In a discussion recently, the topic of Palliative Care came up. Some of us were under the impression that this was part of Hospice Care, which is usually reserved for the end of a life when the disease process has overwhelmed the body’s defenses. 

So, naturally, I did a search on PubMed Central to see what I could see. It turns out that, as the title says, it isn’t just for end of life. This first link is to a Mayo Clinic Proceedings CME course that expired for credits in 2015. But, the main points are:

  • Palliative care is not just for end of life cancer patients
  • Patients with chronic illnesses or conditions can benefit
  • Palliative care is appropriate at any stage of a serious disease or illness
  • Palliative care is a team effort
  • Palliative care can help reduce pain in chronic illnesses
  • Palliative care teams can help with managing complex communication interactions and with dealing with the emotional impact on patients and their families

Here’s the link:

What everyone should know about Palliative Care

Then, I thought it would be useful to get the World Health Organization’s definition:

Fact sheet: Palliative Care

Then, I found a recent clinical trial of Palliative care vs Standard care for people with PD:

A clinical trial of PC v SC for people with PD.  

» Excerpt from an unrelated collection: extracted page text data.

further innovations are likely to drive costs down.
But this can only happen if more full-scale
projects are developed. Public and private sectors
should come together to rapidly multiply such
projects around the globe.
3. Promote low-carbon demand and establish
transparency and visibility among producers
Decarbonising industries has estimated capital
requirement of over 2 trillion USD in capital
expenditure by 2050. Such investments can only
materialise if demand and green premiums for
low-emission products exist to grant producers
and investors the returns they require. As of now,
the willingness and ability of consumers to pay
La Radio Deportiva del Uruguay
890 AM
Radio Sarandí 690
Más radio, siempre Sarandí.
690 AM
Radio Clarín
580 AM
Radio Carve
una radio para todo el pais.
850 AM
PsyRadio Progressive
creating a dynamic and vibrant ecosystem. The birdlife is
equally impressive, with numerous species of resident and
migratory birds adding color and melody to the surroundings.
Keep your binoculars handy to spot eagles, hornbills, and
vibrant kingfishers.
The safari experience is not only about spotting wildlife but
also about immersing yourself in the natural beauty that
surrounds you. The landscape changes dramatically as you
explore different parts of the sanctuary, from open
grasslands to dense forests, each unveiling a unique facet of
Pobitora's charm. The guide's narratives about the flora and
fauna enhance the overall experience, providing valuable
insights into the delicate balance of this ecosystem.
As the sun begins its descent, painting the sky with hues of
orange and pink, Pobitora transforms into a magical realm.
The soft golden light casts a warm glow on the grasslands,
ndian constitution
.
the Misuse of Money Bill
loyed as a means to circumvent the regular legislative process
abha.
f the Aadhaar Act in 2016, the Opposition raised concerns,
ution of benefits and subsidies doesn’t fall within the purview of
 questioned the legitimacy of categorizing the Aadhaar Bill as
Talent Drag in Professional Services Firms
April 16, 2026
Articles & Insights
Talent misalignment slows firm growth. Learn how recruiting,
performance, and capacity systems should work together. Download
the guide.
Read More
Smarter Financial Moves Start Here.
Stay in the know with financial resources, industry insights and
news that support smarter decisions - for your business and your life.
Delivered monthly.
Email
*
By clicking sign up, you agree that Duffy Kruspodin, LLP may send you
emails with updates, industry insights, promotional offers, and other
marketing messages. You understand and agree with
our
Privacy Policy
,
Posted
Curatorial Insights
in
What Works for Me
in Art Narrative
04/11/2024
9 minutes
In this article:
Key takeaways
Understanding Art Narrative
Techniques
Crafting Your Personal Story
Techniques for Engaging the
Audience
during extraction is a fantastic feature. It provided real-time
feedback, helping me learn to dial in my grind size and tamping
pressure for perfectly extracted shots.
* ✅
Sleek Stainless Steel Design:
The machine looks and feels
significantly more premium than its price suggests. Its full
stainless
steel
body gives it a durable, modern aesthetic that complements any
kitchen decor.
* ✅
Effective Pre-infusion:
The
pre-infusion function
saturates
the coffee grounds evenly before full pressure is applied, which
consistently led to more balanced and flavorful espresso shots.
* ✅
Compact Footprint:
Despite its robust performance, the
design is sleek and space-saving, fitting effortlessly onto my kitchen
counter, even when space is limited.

The clinical trial showed better quality of life for people that received palliative care vs. those who received standard care. The variables were operationalized as: ” Outpatient integrated PC administered by a neurologist, social worker, chaplain, and nurse using PC checklists, with guidance and selective involvement from a palliative medicine specialist. Standard care was provided by a neurologist and a primary care practitioner.” Unfortunately no significant difference was found on burden for caregivers.

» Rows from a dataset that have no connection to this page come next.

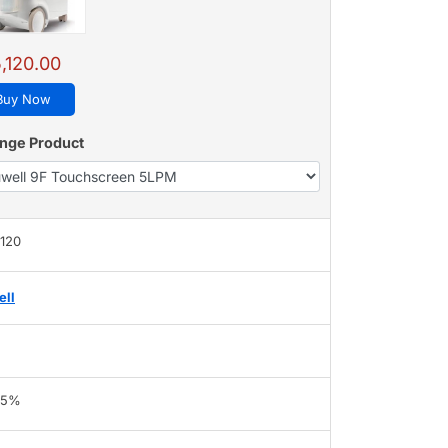
,120.00
Buy Now
nge Product
,120
ell
95%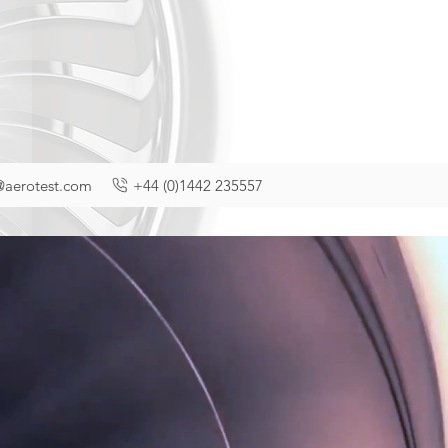
@aerotest.com
+44 (0)1442 235557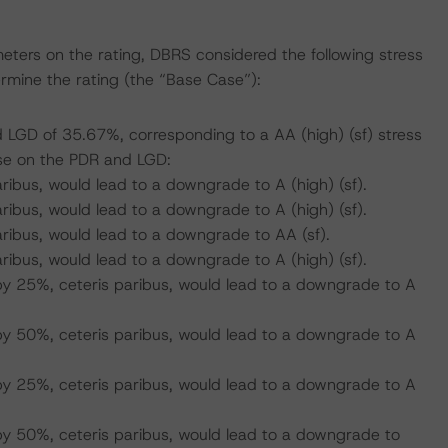
eters on the rating, DBRS considered the following stress
mine the rating (the “Base Case”):
 LGD of 35.67%, corresponding to a AA (high) (sf) stress
se on the PDR and LGD:
ribus, would lead to a downgrade to A (high) (sf).
ribus, would lead to a downgrade to A (high) (sf).
aribus, would lead to a downgrade to AA (sf).
ribus, would lead to a downgrade to A (high) (sf).
by 25%, ceteris paribus, would lead to a downgrade to A
by 50%, ceteris paribus, would lead to a downgrade to A
by 25%, ceteris paribus, would lead to a downgrade to A
by 50%, ceteris paribus, would lead to a downgrade to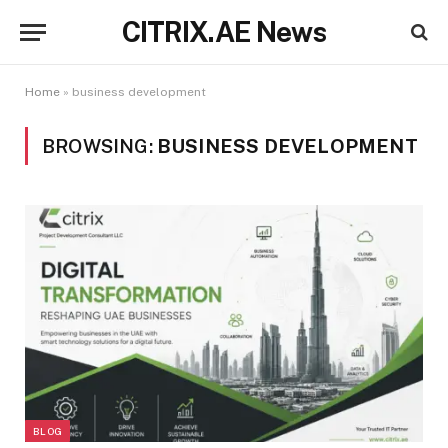
CITRIX.AE News
Home
»
business development
BROWSING:
BUSINESS DEVELOPMENT
BLOG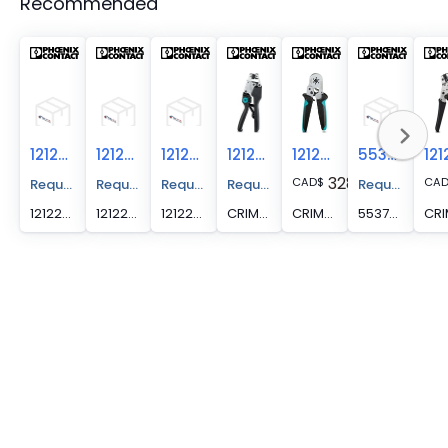
Recommended
1212285
1212297
1212298
1212037
1212046
5537005
328.46
CAD
$
CA
Request A Price Quote
Request A Price Quote
Request A Price Quote
Request A Price Quote
Request A Pr
1212285 -
1212297 -
1212298 -
CRIMPFOX 6T - Crimping pliers, for ferrules without insulating collar according to DIN 46228 Part 1 and ferrules with insulating collar according to DIN 46228 Part 4, 0.25 mm2 ... 6 mm2, lateral entry, trapezoidal crimp
CRIMPFOX 6H - Crimping pliers, for ferrules without insulating collar according to DIN 46228 Part 1 and ferrules with insulating collar according to DIN 46228 Part 4, 0.14 mm2 ... 6 mm2, unlockable pressure lock, lateral entry
5537005 -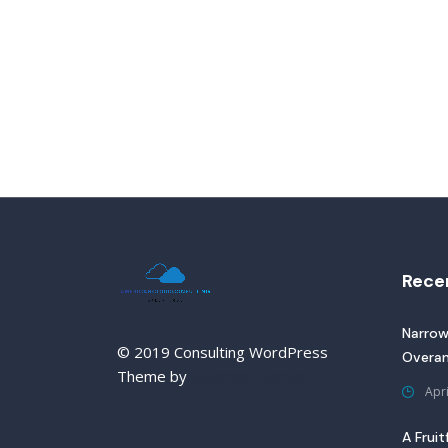
Rece
Narrow
© 2019 Consulting WordPress
Overan
Theme by
StylemixThemes
Apri
A Fruit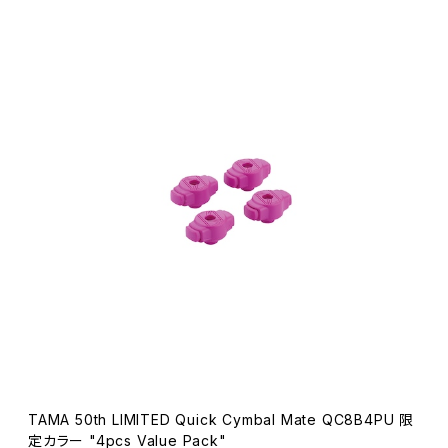
TAMA 50th LIMITED Quick Cymbal Mate QC8B4PU 限
定カラー "4pcs Value Pack"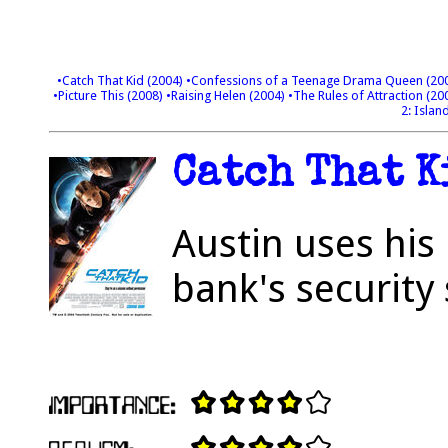
•Catch That Kid (2004)
•Confessions of a Teenage Drama Queen (20
•Picture This (2008)
•Raising Helen (2004)
•The Rules of Attraction (20
2: Islan
Catch That K
Austin uses his 
bank's security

Finally, a citation: Oliver DJ, Borasio GD, Caraceni A, de Visser M, Grisold W, Lorenzl S, Veronese S, Voltz R. A consensus review on the development of palliative care for patients with chronic and progressive neurological disease. Eur J Neurol. 2016 Jan;23(1):30-8. doi: 10.1111/ene.12889. Epub 2015 Oct 1. PMID: 26423203. Although the complete article is not available online, they do make a few points:

  • …there is increasing evidence that palliative care and a multidisciplinary approach to care do lead to improved symptoms … and quality of life of patients and their families …
  • Main areas in which consensus was found and recommendations could made were:
    • the early integration of palliative care,
    • involvement of the wider multidisciplinary team,
    • communication with patients and families including advance care planning,
    • symptom management,
    • end of life care,
    • carer support and training, and
    • education for all professionals involved in the care of these patients and families

So there you have it. And since this blog is primarily about my interests in learning more about my Parkinson’s Disease diagnosis and various comorbidities so that I can live as well as I can for as long as I can, I am reassured by these findings and recommendations. Gesundheit! Mazel Tov! Salut! L’Chaim! and to quote Tiny Tim, “Bless us, every one!”